A funny yet informative article that "mythbusts" commonly held beliefs about various survival techniques.
  • Here's a response to one of these Cracked incidents... As for serious lightning strikes, I've had experience. Out in the Pine Barrens a guy got fried in his tent about a mile away from me. My avoidance technique? Send ten dollars with a self-addressed return envelope to... Wait, I owe this info out of common humanity. So here it is... Wait for it... Wait for it... When the lightning started cracking I spotted a bank with good run-off, hunched down and watched the fireworks. Did I mention I'm a giraffe?
  • You haven't updated your profile yet though...
  • *Hangs head, updates profile*
  • Watched an old Bear Grylls episode yesterday with my kids (who adore Grylls) where he demonstrated how to get out of quicksand. Man, it's different to see it compared to reading a survival guide somewhere. tl;dr: this post needs videos.
  • this post needs videos How to punch a shark Seems to work best on plush sharks.

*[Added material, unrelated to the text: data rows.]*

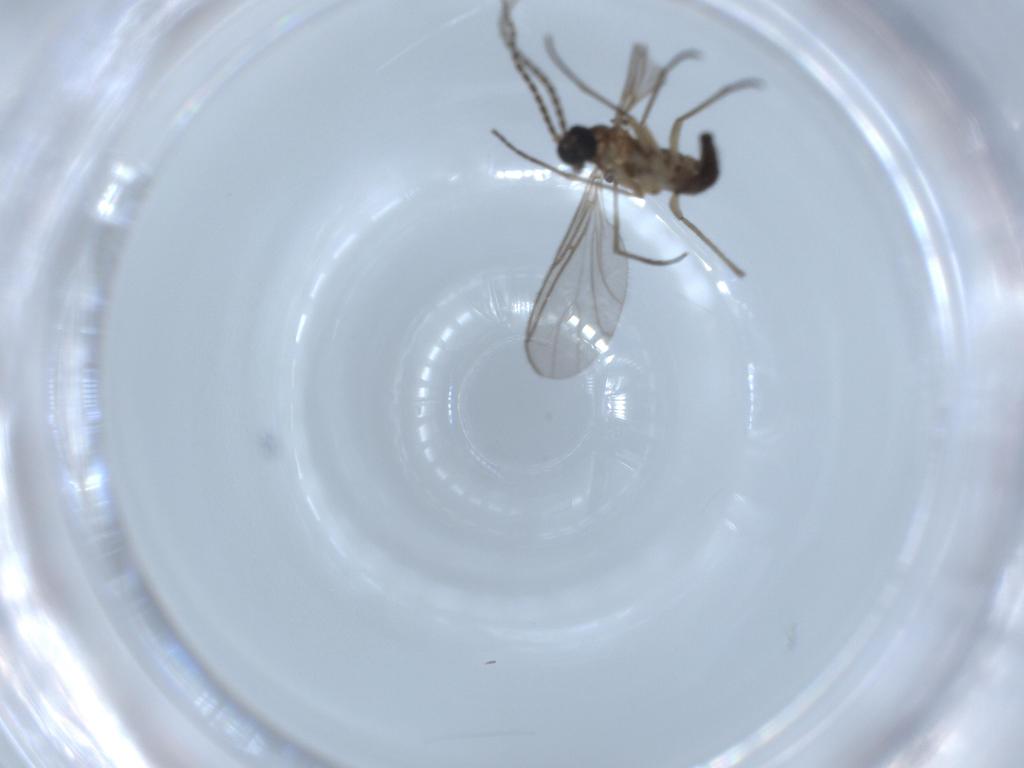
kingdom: Animalia
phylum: Arthropoda
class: Insecta
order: Diptera
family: Sciaridae
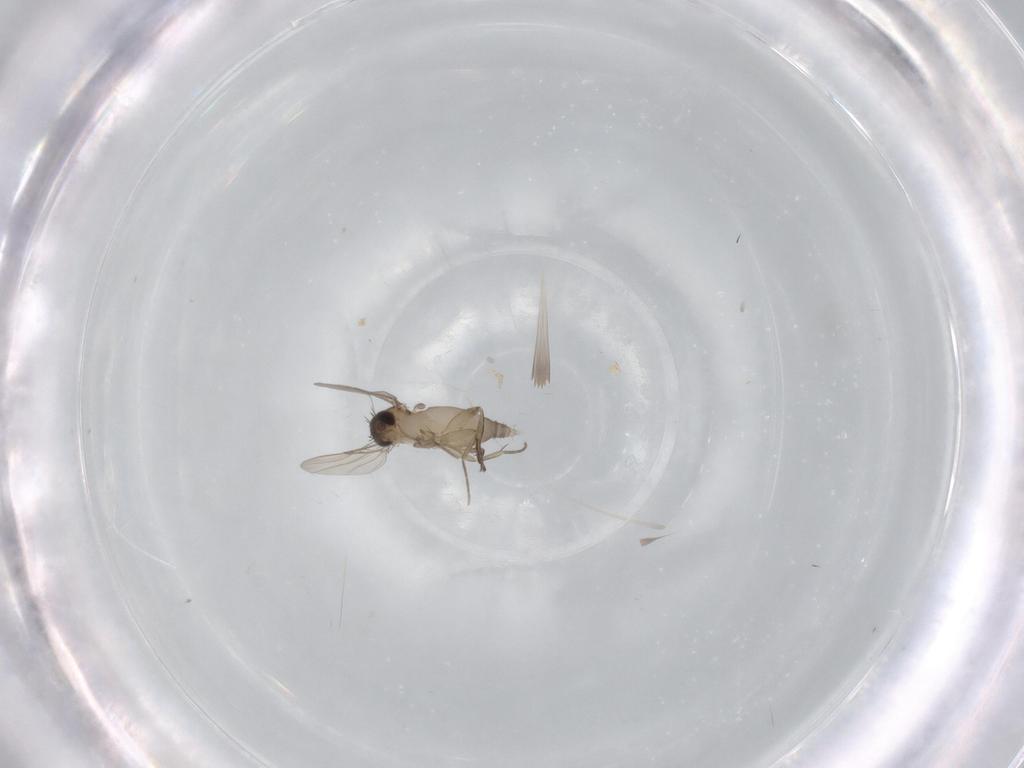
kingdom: Animalia
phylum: Arthropoda
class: Insecta
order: Diptera
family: Phoridae
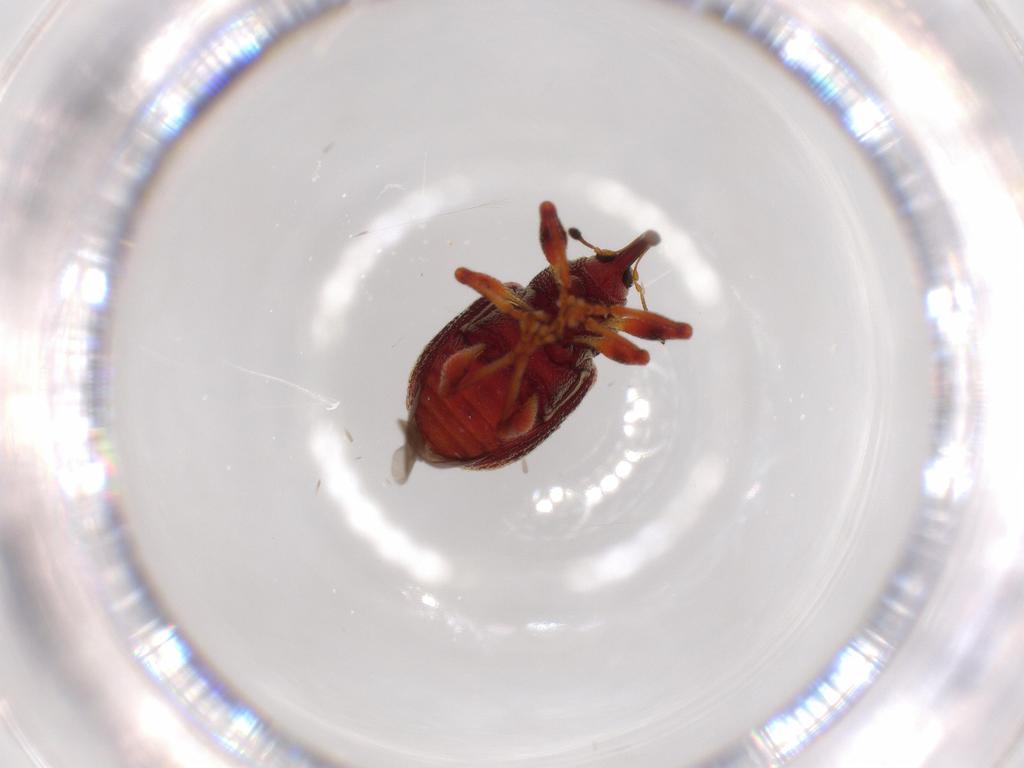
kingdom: Animalia
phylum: Arthropoda
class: Insecta
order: Coleoptera
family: Curculionidae
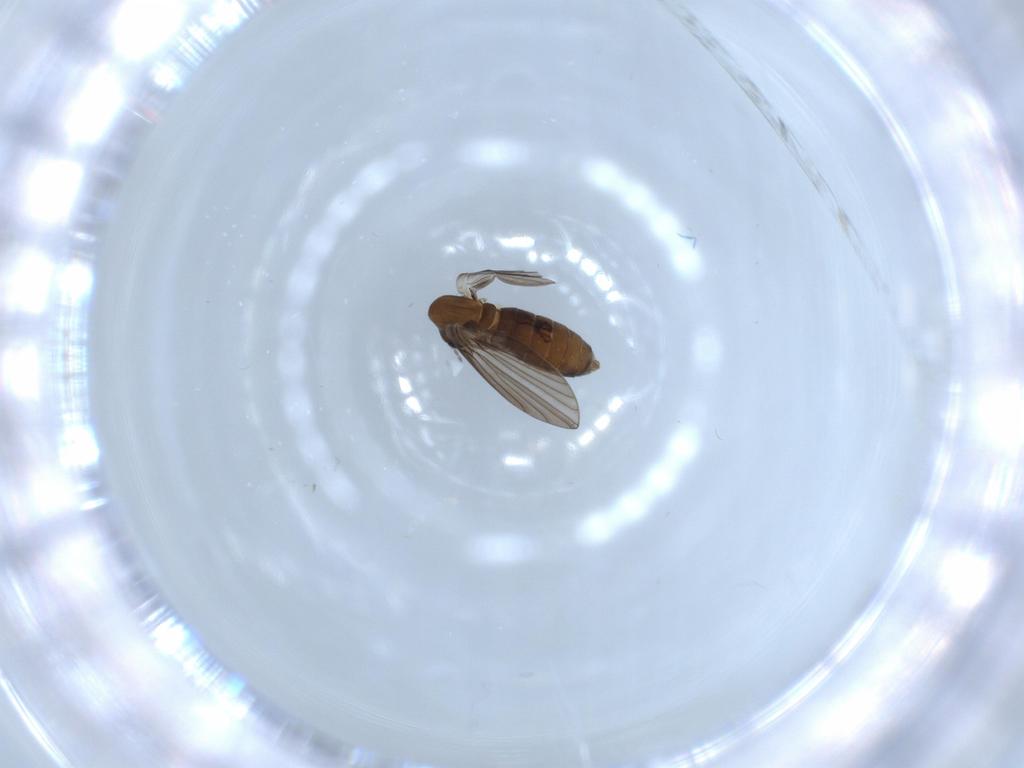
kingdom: Animalia
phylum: Arthropoda
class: Insecta
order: Diptera
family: Psychodidae
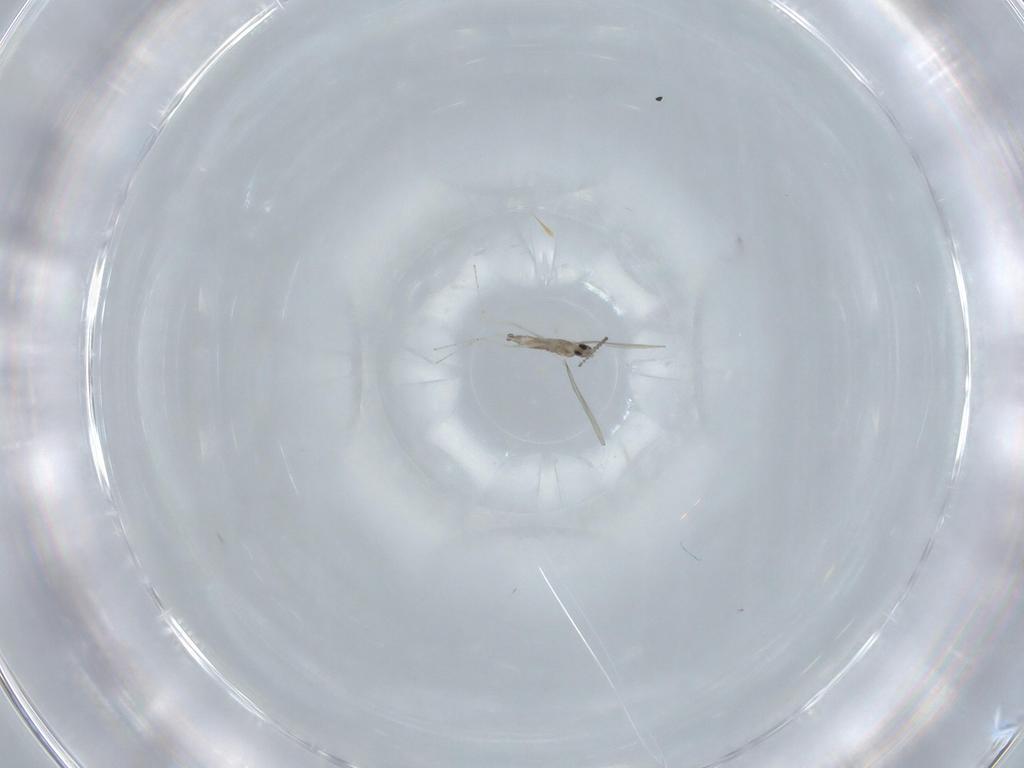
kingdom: Animalia
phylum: Arthropoda
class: Insecta
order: Diptera
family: Cecidomyiidae
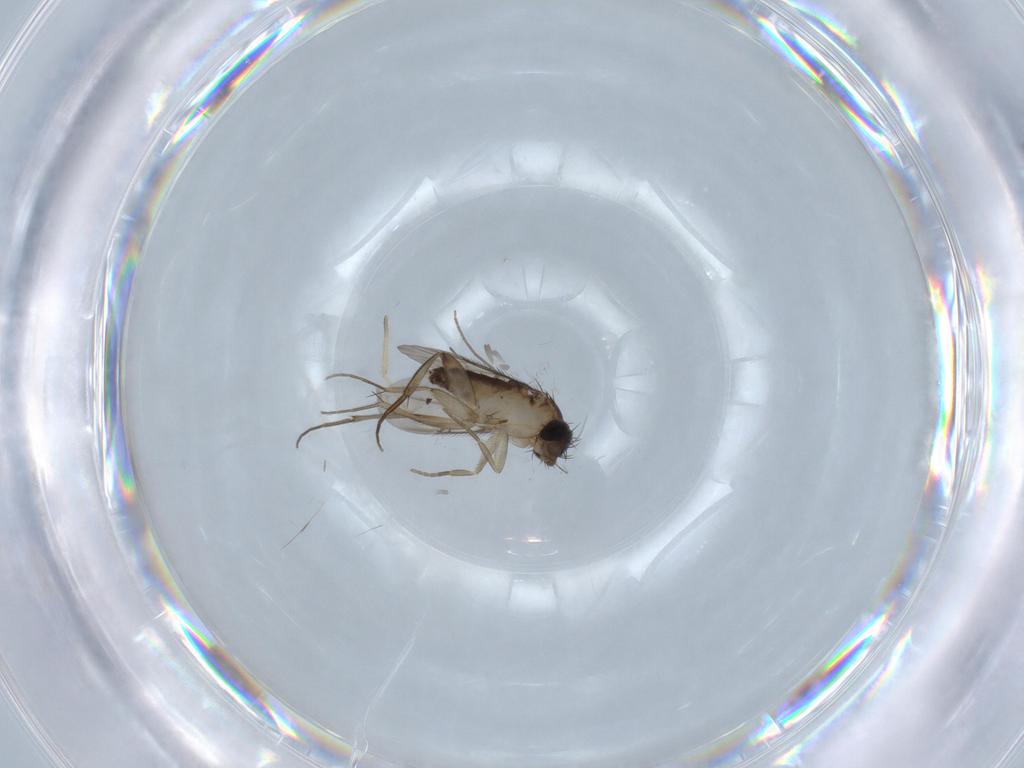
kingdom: Animalia
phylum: Arthropoda
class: Insecta
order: Diptera
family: Phoridae
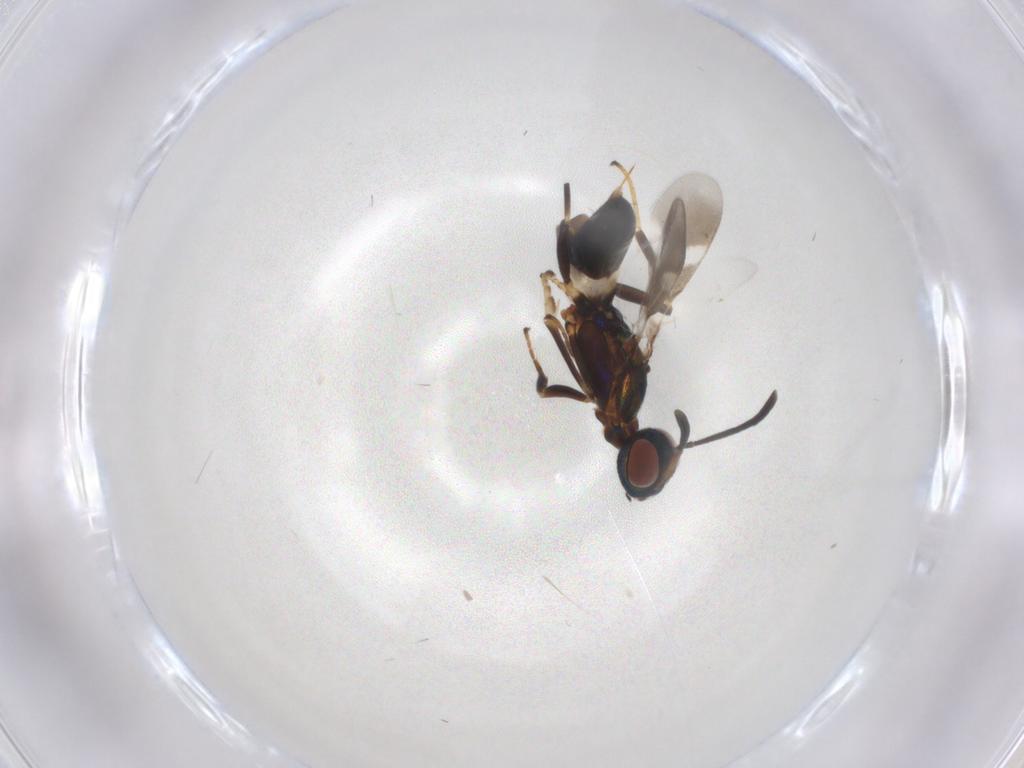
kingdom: Animalia
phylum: Arthropoda
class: Insecta
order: Hymenoptera
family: Eupelmidae
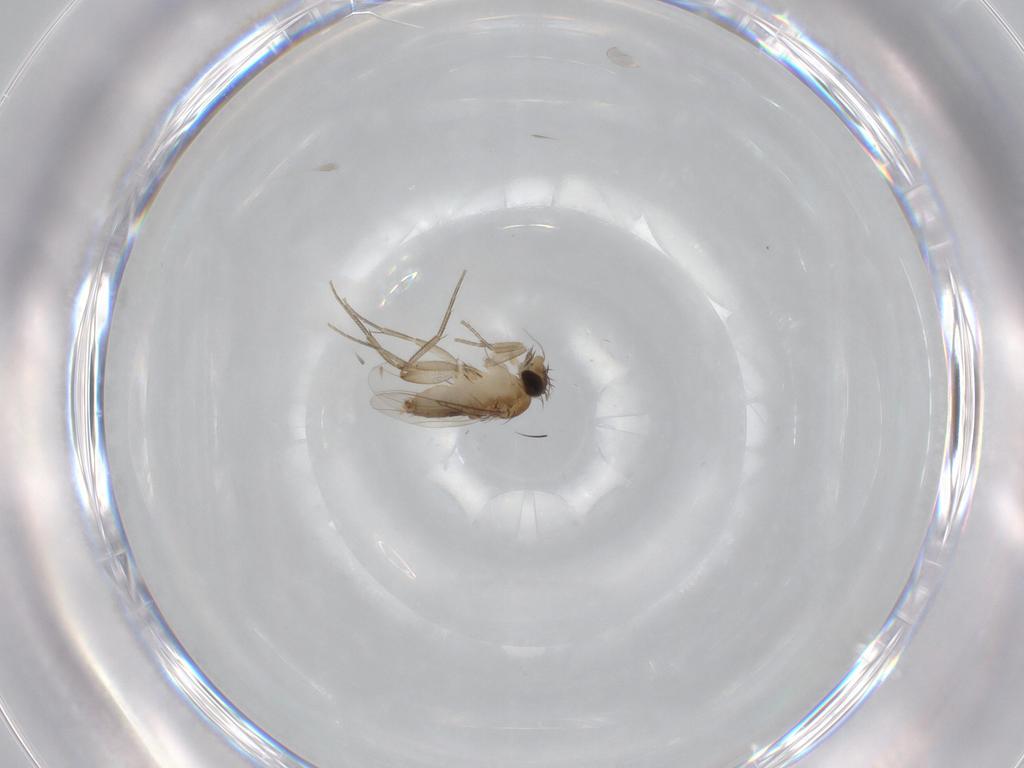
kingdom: Animalia
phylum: Arthropoda
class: Insecta
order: Diptera
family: Phoridae
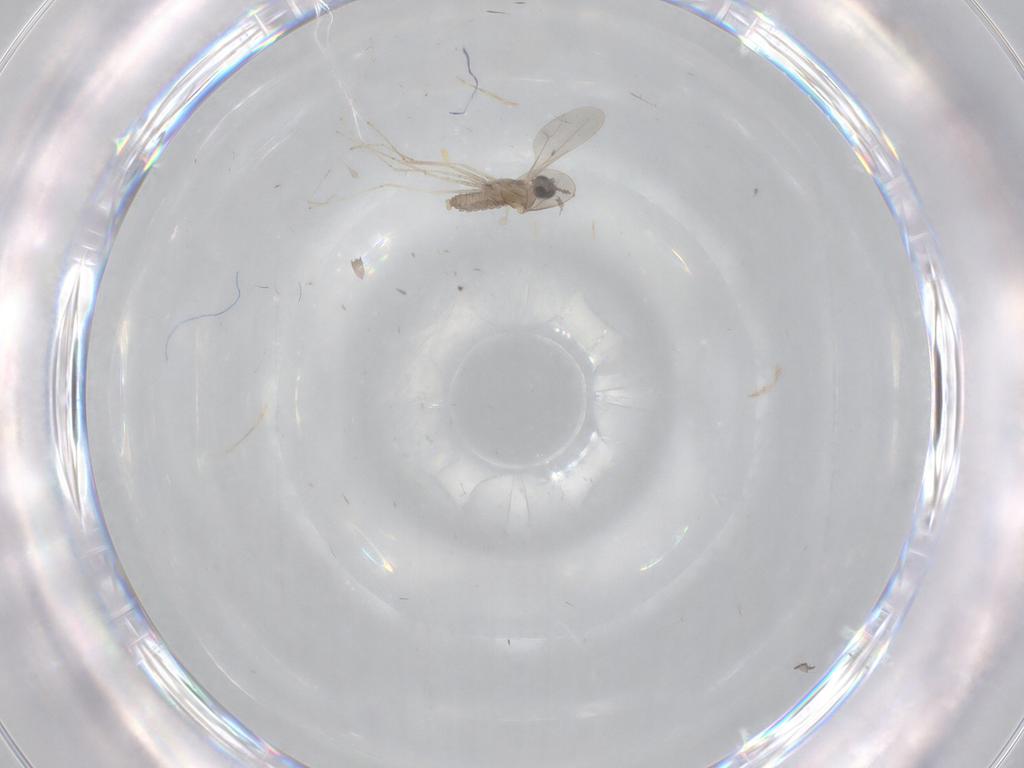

  • The worst earthquake in this area in decades (but still only a 6.5 - also a year before I moved here) had only two fatalities... two ladies who knew they were in a building that had not been Earthquake-Retrofitted (a requirement that arose after county lawmakers saw the devastating 1994 Northridge Quake... which I WAS 2.3 miles from the epicenter of) so they ran to the front of the building to be safe... and got buried under the crumbling front facade. If they'd stayed where they were, they'd have been safe. As for that Northridge quake... I was on a waterbed with my wife and dog when it happened... imagine an enclosed tsunami... the dog was the only one of us who could get out of bed before it stopped. The bedroom TV fell off the dresser and almost hit the dog. Otherwise, no damage (but I did get a little seasick). My father, living 3 miles FARTHER away and my boss, 10 MILES FATHER AWAY, both suffered significant damage to their homes. I never asked either if they had gotten into a doorway, because I didn't want to tell them I couldn't get out of bed.
  • The first thing I did in our first big quake was leap out of bed and head for the doorway. Now we are adept at the Stop Cover Hold which is recommended in NZ (and presumably in CA as well) - duck under a table, protect your head and if you can hold on to the table legs. There was a big email campaign (and it even made it to the papers) after the second big quake to do the Triangle of Life - but don't. Hmm, now I'm wondering what awesome survival tips we Monkeys have. I can only speak to how to survive near-hypothermia at an Eagles concert.
  • First, we get absentee ballots and vote early, just in case. Then... we hang from things that flex and springboard us to land on top of the rubble <:(!)
  • Yeah, I've already voted, so I'll be spoken for unless the County Seat collapses. As I've mentioned before, I'm living in the Middle of Nowhere (more specifically, halfway between San Luis Obispo and Pismo Beach), and there's not a ceiling crack in this 70+-year-old one-story structure so I can feel safe in jumping into bed and piling pillows on top of me rather than heading for the exit where there's a front porch with a less-substantial roof. I'm on flat ground, but there's a hill behind me with a couple mobile homes a couple hundred yards away and fifty feet up... if I went out front I'd be risking getting hit by a landsliding double-wide... Of course, the BIG deal, earthquake-wise, is the Nuclear Power Plant 6 miles due west of me that was built 30 years ago before they found all the faults in the region. Re-certifying in the next couple years will require Seismic Testing which includes doing some LOUD Sonar testing just off the coast... some say loud enough to kill off fish, including in one area where fishing is still a small industry. There will be public hearings at the end of the month... I expect the fishermen to be there with nets...
  • I just performed in San Luis Obispo. Lovely area, though looking around, it just "feels" earthquake prone".